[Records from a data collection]

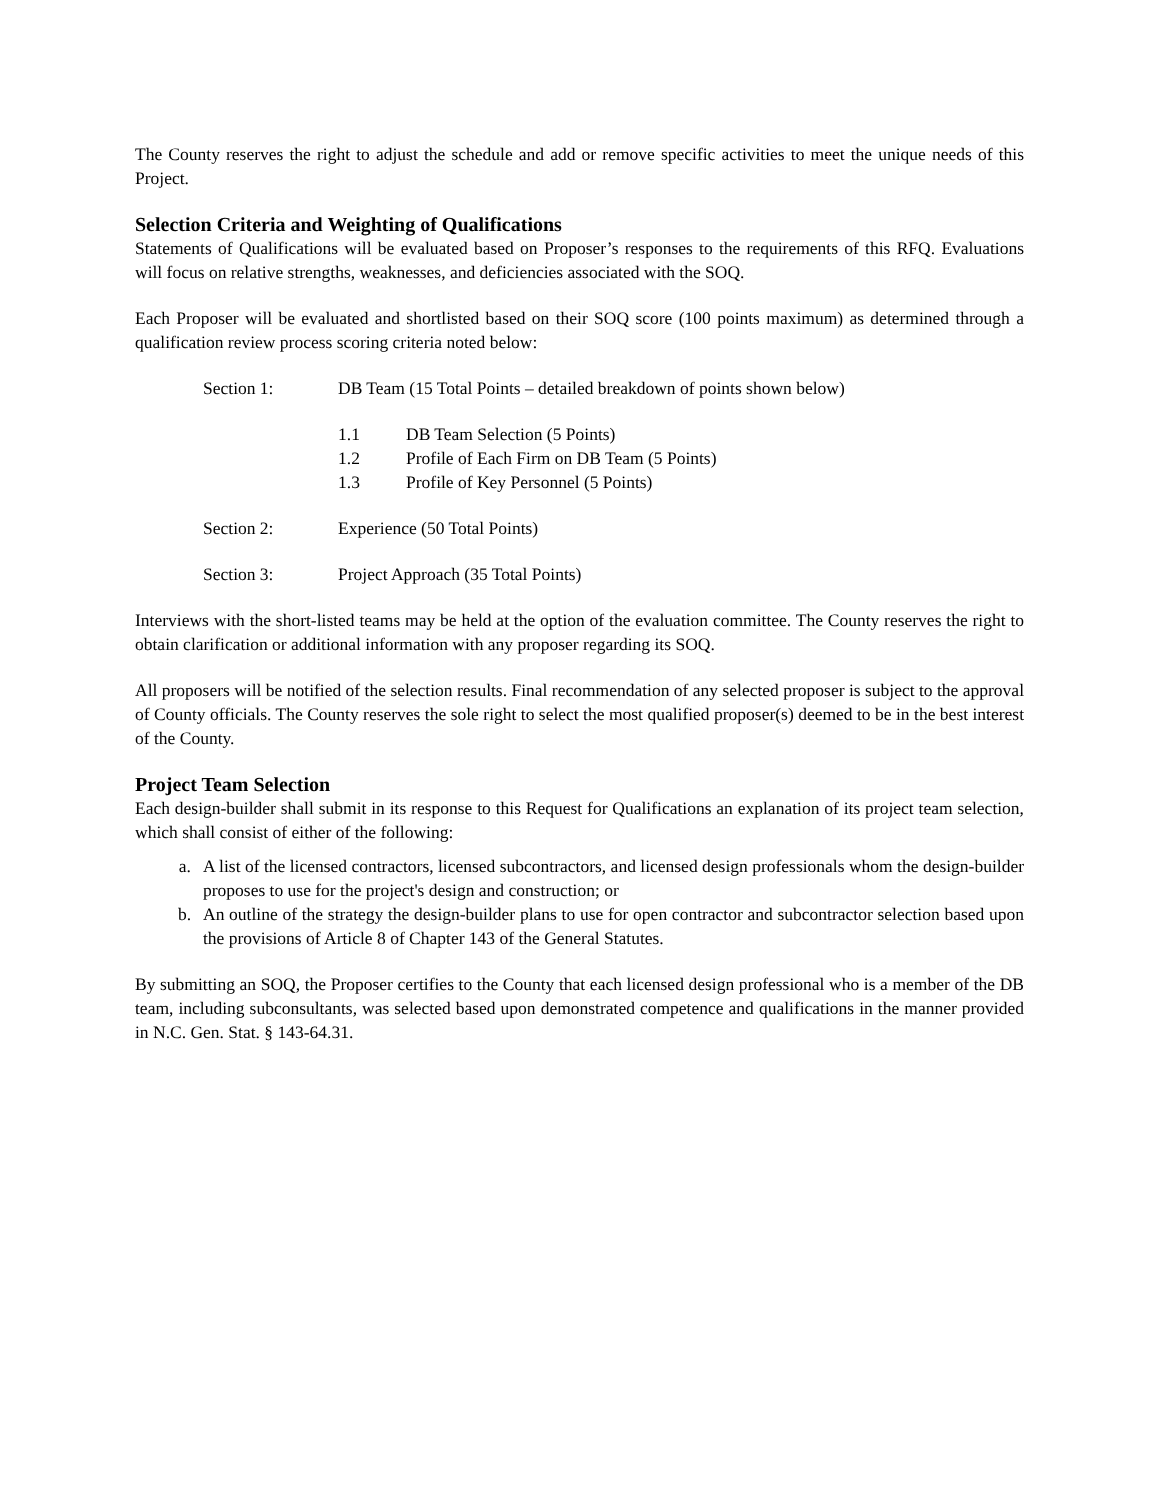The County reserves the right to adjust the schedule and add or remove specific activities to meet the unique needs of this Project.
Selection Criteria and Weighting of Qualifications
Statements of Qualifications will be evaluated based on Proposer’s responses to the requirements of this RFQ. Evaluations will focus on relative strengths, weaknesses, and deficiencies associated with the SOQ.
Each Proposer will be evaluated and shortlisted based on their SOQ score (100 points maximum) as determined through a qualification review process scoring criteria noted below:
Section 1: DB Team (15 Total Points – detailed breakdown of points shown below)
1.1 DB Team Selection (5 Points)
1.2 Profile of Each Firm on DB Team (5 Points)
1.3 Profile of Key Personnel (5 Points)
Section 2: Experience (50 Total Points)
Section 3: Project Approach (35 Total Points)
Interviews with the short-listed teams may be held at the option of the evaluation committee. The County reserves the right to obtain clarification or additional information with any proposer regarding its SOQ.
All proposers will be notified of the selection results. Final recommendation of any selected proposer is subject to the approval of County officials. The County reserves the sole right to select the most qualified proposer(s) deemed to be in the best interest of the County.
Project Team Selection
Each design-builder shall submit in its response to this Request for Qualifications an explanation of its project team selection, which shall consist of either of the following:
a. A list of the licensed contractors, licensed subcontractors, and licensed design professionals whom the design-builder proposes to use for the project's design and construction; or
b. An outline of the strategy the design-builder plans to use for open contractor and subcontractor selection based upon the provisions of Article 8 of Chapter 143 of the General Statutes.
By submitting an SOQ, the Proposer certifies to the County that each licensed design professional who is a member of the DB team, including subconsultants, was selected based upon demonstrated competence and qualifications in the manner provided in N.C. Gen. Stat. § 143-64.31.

Task item » Each line from the one that holds "Section 3: Project Approach (35 Total Points)" to the end of the records above should be transcribed exactly, both ends included.

Response area »
Section 3: Project Approach (35 Total Points)
Interviews with the short-listed teams may be held at the option of the evaluation committee. The County reserves the right to obtain clarification or additional information with any proposer regarding its SOQ.
All proposers will be notified of the selection results. Final recommendation of any selected proposer is subject to the approval of County officials. The County reserves the sole right to select the most qualified proposer(s) deemed to be in the best interest of the County.
Project Team Selection
Each design-builder shall submit in its response to this Request for Qualifications an explanation of its project team selection, which shall consist of either of the following:
a. A list of the licensed contractors, licensed subcontractors, and licensed design professionals whom the design-builder proposes to use for the project's design and construction; or
b. An outline of the strategy the design-builder plans to use for open contractor and subcontractor selection based upon the provisions of Article 8 of Chapter 143 of the General Statutes.
By submitting an SOQ, the Proposer certifies to the County that each licensed design professional who is a member of the DB team, including subconsultants, was selected based upon demonstrated competence and qualifications in the manner provided in N.C. Gen. Stat. § 143-64.31.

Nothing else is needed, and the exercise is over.